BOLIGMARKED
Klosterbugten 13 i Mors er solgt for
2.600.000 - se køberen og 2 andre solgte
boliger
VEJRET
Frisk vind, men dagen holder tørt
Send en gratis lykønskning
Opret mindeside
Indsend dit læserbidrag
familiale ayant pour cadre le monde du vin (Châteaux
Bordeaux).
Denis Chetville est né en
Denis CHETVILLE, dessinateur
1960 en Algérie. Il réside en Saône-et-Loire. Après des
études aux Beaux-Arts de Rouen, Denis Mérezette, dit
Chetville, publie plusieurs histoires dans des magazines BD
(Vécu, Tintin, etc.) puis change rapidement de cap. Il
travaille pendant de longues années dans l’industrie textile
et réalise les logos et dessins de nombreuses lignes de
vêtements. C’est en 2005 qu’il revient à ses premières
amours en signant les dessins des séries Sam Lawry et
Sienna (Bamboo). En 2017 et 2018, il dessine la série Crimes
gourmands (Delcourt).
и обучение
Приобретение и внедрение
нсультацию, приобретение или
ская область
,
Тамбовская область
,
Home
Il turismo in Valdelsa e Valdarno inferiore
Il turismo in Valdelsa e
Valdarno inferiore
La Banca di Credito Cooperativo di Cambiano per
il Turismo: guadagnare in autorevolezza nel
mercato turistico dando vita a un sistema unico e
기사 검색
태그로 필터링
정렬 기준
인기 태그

### DESCRIPTION OF THE TASK
Copy out, exactly as given, the line containing "familiale ayant pour" together with every line after it in the material.

### TASK SOLUTION
familiale ayant pour cadre le monde du vin (Châteaux
Bordeaux).
Denis Chetville est né en
Denis CHETVILLE, dessinateur
1960 en Algérie. Il réside en Saône-et-Loire. Après des
études aux Beaux-Arts de Rouen, Denis Mérezette, dit
Chetville, publie plusieurs histoires dans des magazines BD
(Vécu, Tintin, etc.) puis change rapidement de cap. Il
travaille pendant de longues années dans l’industrie textile
et réalise les logos et dessins de nombreuses lignes de
vêtements. C’est en 2005 qu’il revient à ses premières
amours en signant les dessins des séries Sam Lawry et
Sienna (Bamboo). En 2017 et 2018, il dessine la série Crimes
gourmands (Delcourt).
и обучение
Приобретение и внедрение
нсультацию, приобретение или
ская область
,
Тамбовская область
,
Home
Il turismo in Valdelsa e Valdarno inferiore
Il turismo in Valdelsa e
Valdarno inferiore
La Banca di Credito Cooperativo di Cambiano per
il Turismo: guadagnare in autorevolezza nel
mercato turistico dando vita a un sistema unico e
기사 검색
태그로 필터링
정렬 기준
인기 태그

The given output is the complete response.